■ Work order ■
Pull out every line of the entries below and reproduce each one exactly, without the pictures.

■ Task input ■
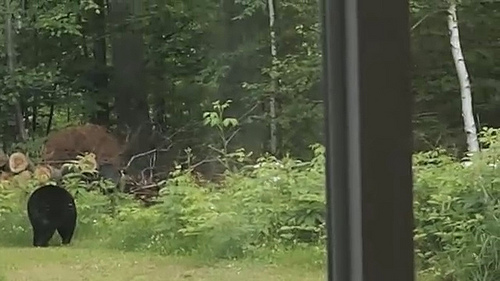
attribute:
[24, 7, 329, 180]
trees — behind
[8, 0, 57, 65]
tree — green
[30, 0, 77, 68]
tree — green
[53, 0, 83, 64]
tree — green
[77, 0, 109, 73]
tree — green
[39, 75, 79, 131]
tree — green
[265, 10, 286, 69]
trunk — in the wood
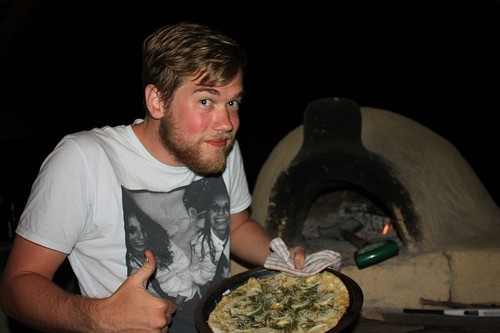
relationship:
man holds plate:
[14, 16, 295, 329] [193, 259, 370, 332]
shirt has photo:
[15, 122, 250, 294] [119, 183, 235, 282]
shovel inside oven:
[317, 216, 398, 270] [260, 89, 473, 258]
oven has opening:
[260, 89, 473, 258] [283, 94, 391, 248]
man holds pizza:
[14, 16, 295, 329] [209, 271, 350, 329]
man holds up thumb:
[14, 16, 295, 329] [130, 246, 165, 285]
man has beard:
[14, 16, 295, 329] [156, 116, 237, 181]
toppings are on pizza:
[252, 292, 273, 313] [209, 271, 350, 329]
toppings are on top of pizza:
[252, 292, 273, 313] [209, 271, 350, 329]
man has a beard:
[14, 16, 295, 329] [156, 116, 237, 181]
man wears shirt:
[14, 16, 295, 329] [15, 122, 250, 294]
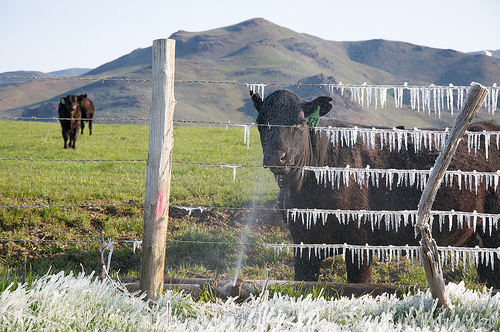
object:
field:
[3, 120, 253, 279]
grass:
[11, 278, 122, 330]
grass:
[6, 124, 30, 155]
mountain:
[1, 15, 499, 127]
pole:
[137, 37, 172, 300]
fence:
[0, 71, 499, 302]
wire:
[1, 239, 133, 244]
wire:
[0, 204, 144, 208]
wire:
[1, 158, 146, 162]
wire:
[0, 74, 149, 82]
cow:
[58, 93, 82, 150]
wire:
[0, 116, 148, 120]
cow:
[77, 93, 95, 136]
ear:
[250, 90, 263, 113]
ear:
[60, 97, 67, 103]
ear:
[85, 93, 88, 99]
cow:
[247, 90, 500, 291]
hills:
[0, 17, 500, 126]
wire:
[173, 119, 293, 129]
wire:
[172, 160, 299, 169]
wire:
[166, 206, 286, 212]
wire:
[163, 239, 263, 247]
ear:
[305, 96, 333, 118]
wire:
[173, 80, 318, 87]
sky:
[27, 15, 87, 57]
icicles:
[331, 82, 499, 119]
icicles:
[314, 125, 498, 162]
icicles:
[300, 164, 499, 196]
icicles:
[285, 209, 497, 233]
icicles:
[262, 243, 498, 272]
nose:
[264, 150, 287, 162]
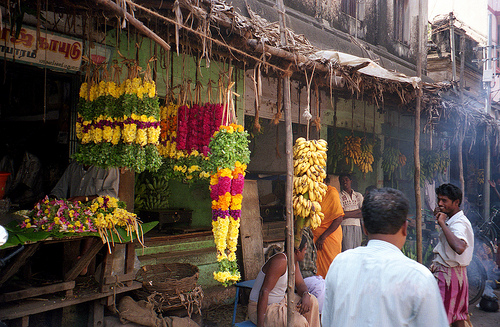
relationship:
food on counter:
[29, 197, 128, 236] [83, 276, 119, 301]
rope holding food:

■ Worked solution ■
attribute:
[24, 7, 329, 180]
trees — behind
[8, 0, 57, 65]
tree — green
[30, 0, 77, 68]
tree — green
[53, 0, 83, 64]
tree — green
[77, 0, 109, 73]
tree — green
[39, 75, 79, 131]
tree — green
[265, 10, 286, 69]
trunk — in the wood
relationship:
man holds plate:
[14, 16, 295, 329] [193, 259, 370, 332]
shirt has photo:
[15, 122, 250, 294] [119, 183, 235, 282]
shovel inside oven:
[317, 216, 398, 270] [260, 89, 473, 258]
oven has opening:
[260, 89, 473, 258] [283, 94, 391, 248]
man holds pizza:
[14, 16, 295, 329] [209, 271, 350, 329]
man holds up thumb:
[14, 16, 295, 329] [130, 246, 165, 285]
man has beard:
[14, 16, 295, 329] [156, 116, 237, 181]
toppings are on pizza:
[252, 292, 273, 313] [209, 271, 350, 329]
toppings are on top of pizza:
[252, 292, 273, 313] [209, 271, 350, 329]
man has a beard:
[14, 16, 295, 329] [156, 116, 237, 181]
man wears shirt:
[14, 16, 295, 329] [15, 122, 250, 294]
object:
field:
[3, 120, 253, 279]
grass:
[11, 278, 122, 330]
grass:
[6, 124, 30, 155]
mountain:
[1, 15, 499, 127]
pole:
[137, 37, 172, 300]
fence:
[0, 71, 499, 302]
wire:
[1, 239, 133, 244]
wire:
[0, 204, 144, 208]
wire:
[1, 158, 146, 162]
wire:
[0, 74, 149, 82]
cow:
[58, 93, 82, 150]
wire:
[0, 116, 148, 120]
cow:
[77, 93, 95, 136]
ear:
[250, 90, 263, 113]
ear:
[60, 97, 67, 103]
ear:
[85, 93, 88, 99]
cow:
[247, 90, 500, 291]
hills:
[0, 17, 500, 126]
wire:
[173, 119, 293, 129]
wire:
[172, 160, 299, 169]
wire:
[166, 206, 286, 212]
wire:
[163, 239, 263, 247]
ear:
[305, 96, 333, 118]
wire:
[173, 80, 318, 87]
sky:
[27, 15, 87, 57]
icicles:
[331, 82, 499, 119]
icicles:
[314, 125, 498, 162]
icicles:
[300, 164, 499, 196]
icicles:
[285, 209, 497, 233]
icicles:
[262, 243, 498, 272]
nose:
[264, 150, 287, 162]
relationship:
food on counter:
[29, 197, 128, 236] [83, 276, 119, 301]
rope holding food:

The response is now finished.